Nusantara

Dump Truck Mogok di Jembatan Sidamukti Pandeglang, Macet Panjang Tak Terhindarkan

Admin
×

Dump Truck Mogok di Jembatan Sidamukti Pandeglang, Macet Panjang Tak Terhindarkan

Sebarkan artikel ini
Dump Truck Mogok di Jembatan Sidamukti Pandeglang
Sebuah dump truck bermuatan padi hasil panen petani mogok di jembatan Kampung Bintulang, Desa Sidamukti, Kecamatan Sukaresmi, Kabupaten Pandeglang, Banten, Senin (9/2/2026).

MITRAPOL.com, Pandegkang Banten — Sebuah dump truck bermuatan padi hasil panen petani mogok di jembatan Kampung Bintulang, Desa Sidamukti, Kecamatan Sukaresmi, Kabupaten Pandeglang, Banten, Senin (9/2/2026).

Insiden tersebut menyebabkan kemacetan panjang karena kondisi jembatan yang sempit dan dilaporkan sudah rusak.

Berdasarkan informasi di lokasi, kendaraan tidak dapat bergerak setelah mengalami kerusakan pada bagian as roda yang diduga patah. Dump truck tersebut berhenti tepat di atas jembatan, sehingga akses lalu lintas warga terhambat.

Seorang warga yang ikut terjebak antrean mengatakan, kondisi jembatan tersebut sudah lama dikeluhkan masyarakat dan belum pernah diperbaiki dalam beberapa tahun terakhir.

“Jembatan ini sudah lama tidak diperbaiki, dari zaman almarhumah Kades Enjat,” ujar warga tersebut.

Warga juga menyebut kemacetan yang terjadi membuat sebagian pengguna jalan terpaksa memutar melalui jalur alternatif ke Kampung Sabang. Namun, jalur tersebut dilaporkan sedang tergenang banjir.

Menurut warga, jembatan tersebut merupakan akses penting yang menghubungkan sejumlah wilayah kecamatan. Mereka menilai kondisi infrastruktur yang rusak telah menjadi persoalan menahun.

“Sudah kurang lebih empat tahun tidak ada perbaikan. Ini jalan kabupaten, harusnya tanggung jawab pemerintah daerah,” kata warga.

Sementara itu, Camat Sukaresmi Tatang Bajeg membenarkan kejadian dump truck mogok tersebut. Ia mengaku telah turun langsung ke lokasi untuk membantu mengurai kemacetan.
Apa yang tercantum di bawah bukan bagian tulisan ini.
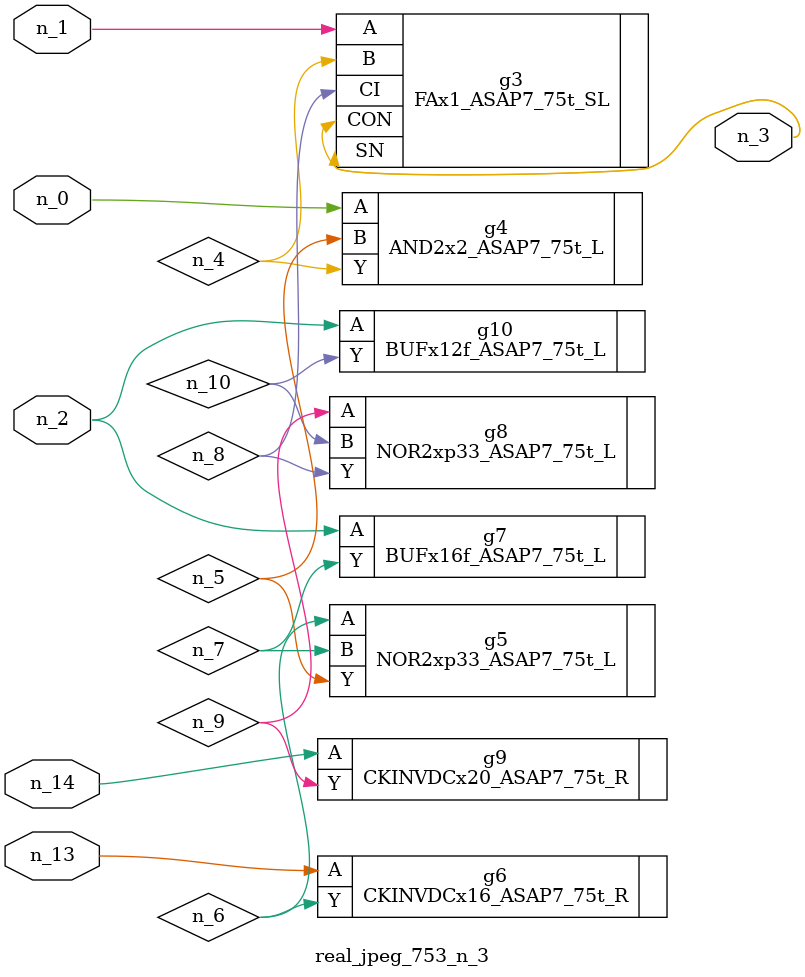
<source format=v>
module real_jpeg_753_n_3 (n_0, n_1, n_14, n_2, n_13, n_3);

input n_0;
input n_1;
input n_14;
input n_2;
input n_13;

output n_3;

wire n_5;
wire n_8;
wire n_4;
wire n_6;
wire n_7;
wire n_10;
wire n_9;

AND2x2_ASAP7_75t_L g4 ( 
.A(n_0),
.B(n_5),
.Y(n_4)
);

FAx1_ASAP7_75t_SL g3 ( 
.A(n_1),
.B(n_4),
.CI(n_8),
.CON(n_3),
.SN(n_3)
);

BUFx16f_ASAP7_75t_L g7 ( 
.A(n_2),
.Y(n_7)
);

BUFx12f_ASAP7_75t_L g10 ( 
.A(n_2),
.Y(n_10)
);

NOR2xp33_ASAP7_75t_L g5 ( 
.A(n_6),
.B(n_7),
.Y(n_5)
);

NOR2xp33_ASAP7_75t_L g8 ( 
.A(n_9),
.B(n_10),
.Y(n_8)
);

CKINVDCx16_ASAP7_75t_R g6 ( 
.A(n_13),
.Y(n_6)
);

CKINVDCx20_ASAP7_75t_R g9 ( 
.A(n_14),
.Y(n_9)
);


endmodule
</source>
“Benar, ada dump truck mogok pengangkut padi hasil masyarakat. Saya sudah turun ke lokasi untuk membantu masyarakat dari kemacetan,” ujar Tatang.

Ia juga menyampaikan bahwa persoalan tersebut sudah dilaporkan kepada Bupati Pandeglang dan telah mendapat respons.
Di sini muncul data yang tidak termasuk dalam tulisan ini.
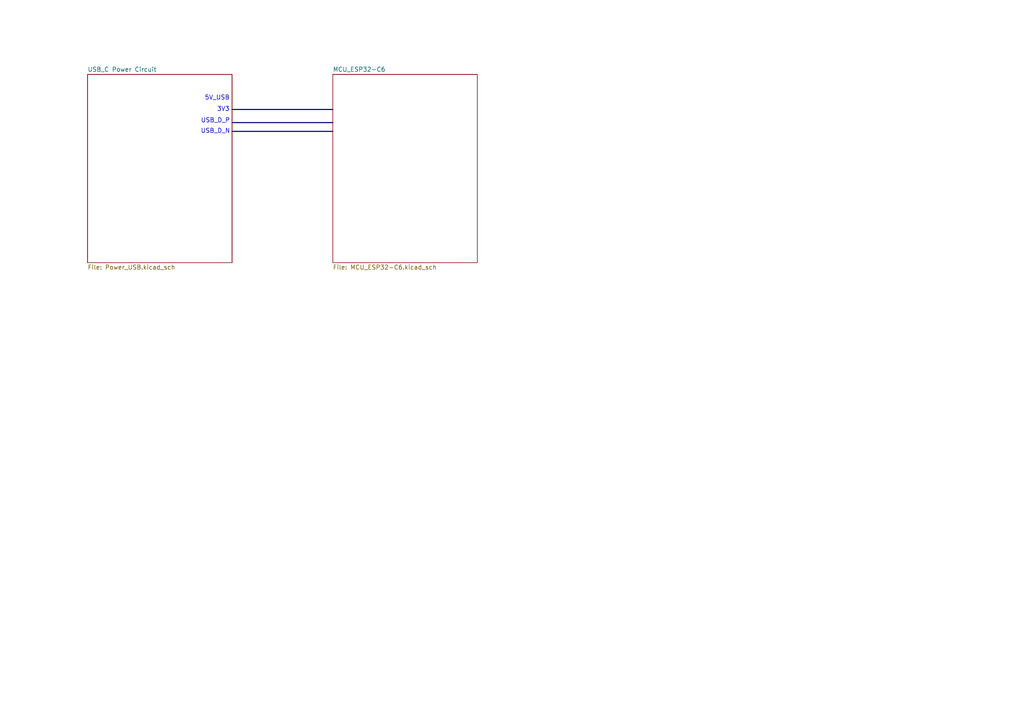
<source format=kicad_sch>
(kicad_sch
	(version 20231120)
	(generator "eeschema")
	(generator_version "8.0")
	(uuid "bd736b67-78b5-4b44-8bc5-938ac4442862")
	(paper "A4")
	(lib_symbols)
	(bus
		(pts
			(xy 67.31 38.1) (xy 96.52 38.1)
		)
		(stroke
			(width 0)
			(type default)
		)
		(uuid "4b6afdc5-9409-43a7-a06a-9f8151acd259")
	)
	(bus
		(pts
			(xy 67.31 35.56) (xy 96.52 35.56)
		)
		(stroke
			(width 0)
			(type default)
		)
		(uuid "73dcff14-0597-4b0f-b4e8-008eb88dde4d")
	)
	(bus
		(pts
			(xy 67.31 31.75) (xy 96.52 31.75)
		)
		(stroke
			(width 0)
			(type default)
		)
		(uuid "a4018fc8-1536-48a9-94d9-accc3421fad9")
	)
	(text "USB_D_P"
		(exclude_from_sim no)
		(at 62.484 35.052 0)
		(effects
			(font
				(size 1.27 1.27)
			)
		)
		(uuid "146d1ad1-c82d-45f3-a271-8c04d2a01462")
	)
	(text "3V3"
		(exclude_from_sim no)
		(at 64.77 31.75 0)
		(effects
			(font
				(size 1.27 1.27)
			)
		)
		(uuid "609a202c-fed8-4202-a01a-e6c8b5f4322a")
	)
	(text "5V_USB\n"
		(exclude_from_sim no)
		(at 62.992 28.448 0)
		(effects
			(font
				(size 1.27 1.27)
			)
		)
		(uuid "bcb61386-03fc-4c2d-8e4a-f4ebce4e0eda")
	)
	(text "USB_D_N\n"
		(exclude_from_sim no)
		(at 62.484 38.1 0)
		(effects
			(font
				(size 1.27 1.27)
			)
		)
		(uuid "e9ad9bfc-35e6-45f1-bd4a-541d7f1b30b9")
	)
	(sheet
		(at 96.52 21.59)
		(size 41.91 54.61)
		(fields_autoplaced yes)
		(stroke
			(width 0.1524)
			(type solid)
		)
		(fill
			(color 0 0 0 0.0000)
		)
		(uuid "b8a727f0-02b2-460a-b695-a6a0160c6f41")
		(property "Sheetname" "MCU_ESP32-C6"
			(at 96.52 20.8784 0)
			(effects
				(font
					(size 1.27 1.27)
				)
				(justify left bottom)
			)
		)
		(property "Sheetfile" "MCU_ESP32-C6.kicad_sch"
			(at 96.52 76.7846 0)
			(effects
				(font
					(size 1.27 1.27)
				)
				(justify left top)
			)
		)
		(instances
			(project "ESP32-C6_Controller"
				(path "/bd736b67-78b5-4b44-8bc5-938ac4442862"
					(page "2")
				)
			)
		)
	)
	(sheet
		(at 25.4 21.59)
		(size 41.91 54.61)
		(fields_autoplaced yes)
		(stroke
			(width 0.1524)
			(type solid)
		)
		(fill
			(color 0 0 0 0.0000)
		)
		(uuid "eac25d44-a0ca-4267-85ba-7ec959c2971b")
		(property "Sheetname" "USB_C Power Circuit"
			(at 25.4 20.8784 0)
			(effects
				(font
					(size 1.27 1.27)
				)
				(justify left bottom)
			)
		)
		(property "Sheetfile" "Power_USB.kicad_sch"
			(at 25.4 76.7846 0)
			(effects
				(font
					(size 1.27 1.27)
				)
				(justify left top)
			)
		)
		(instances
			(project "ESP32-C6_Controller"
				(path "/bd736b67-78b5-4b44-8bc5-938ac4442862"
					(page "3")
				)
			)
		)
	)
	(sheet_instances
		(path "/"
			(page "1")
		)
	)
)

</source>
“Tadi saya langsung konfirmasi kepada Ibu Bupati Pandeglang dan direspons dengan baik. Pihak PU Kabupaten Pandeglang sudah turun langsung ke lokasi,” lanjutnya.

Tatang berharap perbaikan jembatan dapat segera direalisasikan karena jalur tersebut merupakan akses utama aktivitas warga, termasuk distribusi hasil pertanian.

“Harapan saya sama dengan masyarakat, jembatan ini segera diperbaiki karena akses utama masyarakat,” tutupnya.